Polres Pelalawan Gelar Konferensi Press Kasus Pembunuhan Disertai Kekerasan di Desa Kiyap Jaya

Jumat, 19 Juni 2026 | 18:21:37 WIB

Pelalawan, 19 Juni 2026 – Polres Pelalawan menggelar konferensi pers terkait pengungkapan kasus tindak pidana pencurian disertai kekerasan yang terjadi di Desa Kiyap Jaya, Kecamatan Bandar Seikijang, Kabupaten Pelalawan, pada Rabu (17/6/2026).

Konferensi Press yang dipimpin oleh Wakapolres Pelalawan, Kompol Asep Rahman S,I.K didampingi Kasat Reskrim Polres Pelalawan AKP Bayu Nama & Gelar: AKP Bayu Ramadhan Effendi, S.T.K., S.I.K., M.H, Kasi Humas Polres Pelalawan AKP Thomas Bernandes S.Sos , Kapolsek Bandar Seikijang AKP   Abdul Halim S.E, M.H dan   jajaran Satreskrim Polres Pelalawan, memaparkan perkembangan penyelidikan atas peristiwa tragis yang menggemparkan masyarakat tersebut. Berdasarkan hasil penyelidikan awal, kejadian terjadi di kantor pembayaran SPB TBS milik PT Malika Putri Tunggal (MPT) yang berada di Jalan Lintas Timur KM 43, Desa Kiyap Jaya.

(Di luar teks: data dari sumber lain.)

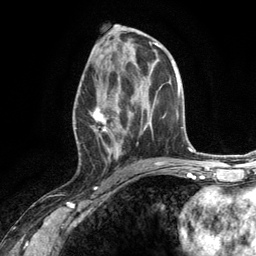
Breast MRI (dynamic contrast-enhanced), one axial slice; slice 63 of 134 in the series (ordered by position); cropped to one breast; dynamic contrast-enhanced series, time point 2 of 6 at this slice position (early post-contrast); 3 T; TE 2.8 ms, TR 7.3 ms; 1.2 mm slice thickness; 256 × 256 image matrix, field of view 180 × 180 mm. Female patient.
Structures marked on this image (semi-automatic segmentation, software-assisted and operator-edited):
- enhancing-tissue mask used for the functional tumour volume (all voxels passing the contrast-enhancement thresholds inside the analysis volume; usually the tumour): bounding box (x1, y1, x2, y2) in pixels: (74, 66, 130, 165)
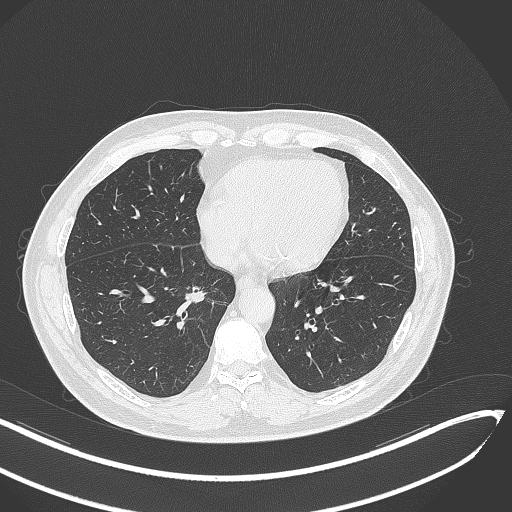
Chest CT, one axial slice; position 135 of 429 along the scan axis; reconstruction kernel B70f; lung window (W 1500 / L -600 HU); 1 mm slice thickness; 512 × 512 image matrix, field of view 400 × 400 mm. Patient: male, 62 years. Case-level facts recorded for this patient, not image findings: clinical TNM (as recorded): T1b N0 M0; histopathological grade: G2.
Annotated regions visible in this slice (rectangle marked by the reading radiologist):
- lung tumour (recorded histology: adenocarcinoma): bounding box [x1, y1, x2, y2] px = [183, 285, 213, 309]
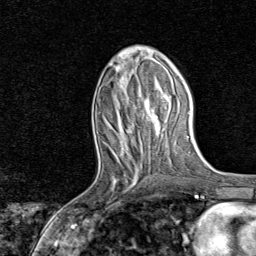
Breast MRI, one axial slice. Slice 31 of 80 in the series (ordered by position). Cropped to one breast. Dynamic contrast-enhanced series, time point 2 of 8 at this slice position (early post-contrast). 1.5 T. TE 1.8 ms, TR 4.3 ms. 256 × 256 image matrix, field of view 180 × 180 mm. Female patient.
Structures marked on this image (semi-automatically segmented with operator editing):
- enhancing-tissue mask used for the functional tumour volume (all voxels passing the contrast-enhancement thresholds inside the analysis volume; usually the tumour): box from (x=96, y=161) to (x=140, y=218) px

Korban diketahui bernama Putriani Tamba (25), seorang staf administrasi sekaligus kasir perusahaan. Dalam peristiwa tersebut, korban mengalami luka serius akibat tindakan kekerasan yang dilakukan pelaku. Selain itu, sejumlah uang perusahaan dilaporkan hilang dan diduga dibawa kabur oleh pelaku.

Wakapolres Pelalawan menjelaskan bahwa setelah menerima laporan, tim Satreskrim langsung bergerak cepat melakukan olah tempat kejadian perkara (TKP), mengumpulkan barang bukti, serta memeriksa sejumlah saksi. Polisi juga melakukan pendalaman terhadap rekaman CCTV dan berbagai petunjuk lainnya guna mengungkap identitas serta keberadaan pelaku.

Dalam kesempatan tersebut, Wakapolres menegaskan komitmen Polres Pelalawan untuk mengusut tuntas kasus ini dan memberikan rasa keadilan bagi korban maupun keluarganya. Masyarakat juga diimbau untuk tetap tenang serta memberikan informasi kepada pihak kepolisian apabila mengetahui hal-hal yang berkaitan dengan kejadian tersebut.

Polres Pelalawan terus melakukan pengembangan penyidikan dan berupaya mengungkap motif serta pihak-pihak yang terlibat dalam tindak pidana pembunuhan disertai kekerasan tersebut. Hingga saat ini, proses penyelidikan masih berlangsung secara intensif.